MEE : On imagine cependant qu’ils se sentent davantage valorisés en accédant à des loisirs plus chers en France et à des lieux comme les discothèques où ils sont parfois ostracisés ?
JB : Les jeunes apprécient évidemment la facilité d’accès d’abord économique. Une journée de jet ski coûte beaucoup moins cher qu’en France.
Ce qui est apprécié aussi en effet est la sensation de ne pas être victime de racisme. Ils peuvent arriver en boîte de nuit en claquettes et ne sont pas refoulés par les vigiles. Ils ont même l’impression qu’il y a une forme d’envie d’une partie de la société algérienne, qui les considère comme plus riches. Dans un sens, les vacances au bled sont un moyen d’échapper aux assignations sociales subies en France.
MEE : L’Algérie reste-t-elle une destination privilégiée pour les descendants d’immigrés qui ont désormais l’opportunité de multiplier leurs destinations de vacances ?
JB : Les descendants d’immigrés ne vont pas qu’en Algérie. Ils ont aussi envie de découvrir d’autres pays.
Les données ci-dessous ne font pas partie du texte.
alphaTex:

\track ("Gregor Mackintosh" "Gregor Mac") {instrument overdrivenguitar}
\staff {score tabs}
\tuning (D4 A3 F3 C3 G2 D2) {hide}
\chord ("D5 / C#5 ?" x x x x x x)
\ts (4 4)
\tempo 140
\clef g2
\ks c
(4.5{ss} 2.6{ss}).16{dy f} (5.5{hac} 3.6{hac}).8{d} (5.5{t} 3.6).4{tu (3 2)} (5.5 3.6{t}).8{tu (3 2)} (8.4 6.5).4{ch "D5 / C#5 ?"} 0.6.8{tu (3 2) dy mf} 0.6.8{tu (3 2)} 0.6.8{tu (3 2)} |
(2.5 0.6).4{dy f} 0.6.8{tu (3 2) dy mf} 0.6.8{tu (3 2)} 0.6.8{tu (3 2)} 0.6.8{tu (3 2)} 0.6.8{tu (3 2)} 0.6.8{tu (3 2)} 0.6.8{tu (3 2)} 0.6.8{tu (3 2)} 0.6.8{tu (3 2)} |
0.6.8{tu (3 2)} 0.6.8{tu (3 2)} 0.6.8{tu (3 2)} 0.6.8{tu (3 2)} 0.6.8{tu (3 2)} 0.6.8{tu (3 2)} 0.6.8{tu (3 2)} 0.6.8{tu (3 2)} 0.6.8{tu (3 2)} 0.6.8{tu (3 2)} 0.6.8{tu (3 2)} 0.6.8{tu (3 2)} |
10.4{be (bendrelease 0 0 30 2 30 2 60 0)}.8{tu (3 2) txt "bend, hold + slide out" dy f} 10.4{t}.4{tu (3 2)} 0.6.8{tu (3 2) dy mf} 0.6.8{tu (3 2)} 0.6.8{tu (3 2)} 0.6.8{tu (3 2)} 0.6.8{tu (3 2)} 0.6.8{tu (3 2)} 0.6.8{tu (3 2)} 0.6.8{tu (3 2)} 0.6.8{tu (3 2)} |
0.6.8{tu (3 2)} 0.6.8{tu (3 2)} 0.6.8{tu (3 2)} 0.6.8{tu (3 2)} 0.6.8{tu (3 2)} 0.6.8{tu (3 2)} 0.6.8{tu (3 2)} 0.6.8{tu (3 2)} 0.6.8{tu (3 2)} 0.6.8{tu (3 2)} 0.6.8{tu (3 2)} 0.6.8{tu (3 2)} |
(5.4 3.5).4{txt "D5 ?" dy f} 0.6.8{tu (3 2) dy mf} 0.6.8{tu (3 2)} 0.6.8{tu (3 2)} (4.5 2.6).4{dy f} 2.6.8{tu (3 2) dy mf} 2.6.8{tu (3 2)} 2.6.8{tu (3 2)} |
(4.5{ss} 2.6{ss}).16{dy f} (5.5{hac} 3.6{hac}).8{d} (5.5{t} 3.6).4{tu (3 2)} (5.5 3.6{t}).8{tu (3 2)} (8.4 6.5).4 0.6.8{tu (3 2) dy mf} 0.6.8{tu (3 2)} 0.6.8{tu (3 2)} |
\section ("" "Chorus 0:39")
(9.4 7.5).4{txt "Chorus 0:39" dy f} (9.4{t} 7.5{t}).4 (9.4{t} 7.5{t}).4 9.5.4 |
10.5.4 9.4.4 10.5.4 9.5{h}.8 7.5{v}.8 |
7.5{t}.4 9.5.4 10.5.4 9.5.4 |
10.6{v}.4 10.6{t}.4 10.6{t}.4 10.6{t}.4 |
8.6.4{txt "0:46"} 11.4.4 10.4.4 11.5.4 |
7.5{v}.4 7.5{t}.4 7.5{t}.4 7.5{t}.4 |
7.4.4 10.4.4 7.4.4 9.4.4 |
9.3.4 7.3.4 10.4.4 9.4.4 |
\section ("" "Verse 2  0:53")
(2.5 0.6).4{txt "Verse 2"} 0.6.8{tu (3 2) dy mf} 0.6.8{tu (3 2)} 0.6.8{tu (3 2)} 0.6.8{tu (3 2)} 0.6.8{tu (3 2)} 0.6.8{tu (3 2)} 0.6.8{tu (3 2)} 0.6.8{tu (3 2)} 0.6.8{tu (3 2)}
Mais les séjours en Algérie, plus peut-être que le Maroc ou la Tunisie, restent encore rattachés aux questions d’entretien du lien familial.
Pour les jeunes, il s’agit aussi de retrouver tous les copains de France, qui partent au même moment en Algérie. À Sétif, où j’ai enquêté, des jeunes de Lyon, de Lille et de Paris étaient contents de pouvoir se revoir le temps des vacances.
MEE : Les vacances se déroulent-elles différemment selon qu’on soit un homme ou une femme ?
JB : L’idée de la différenciation de genre a beaucoup pesé dans mon enquête parce qu’on associe beaucoup aux pays majoritairement musulmans une image plus dégradée de la femme que dans les pays occidentaux.
Donc évidemment, les vacances ne se passent pas de la même manière pour les hommes et pour les femmes. Mais cela ne s’opère pas de façon binaire. Cela ne sous-entend pas que les hommes sont libres de sortir et d’aller faire du jet ski, alors que les femmes doivent rester enfermées dans la maison familiale.
Tout dépend en fait de la différenciation des goûts et des valeurs. Les filles peuvent avoir les mêmes pratiques que les garçons mais doivent s’organiser autrement et négocier avec leurs familles leur mobilité dans l’espace public. Certaines iront beaucoup plus dans des plages privées où les maillots de bain sont plus tolérés par exemple.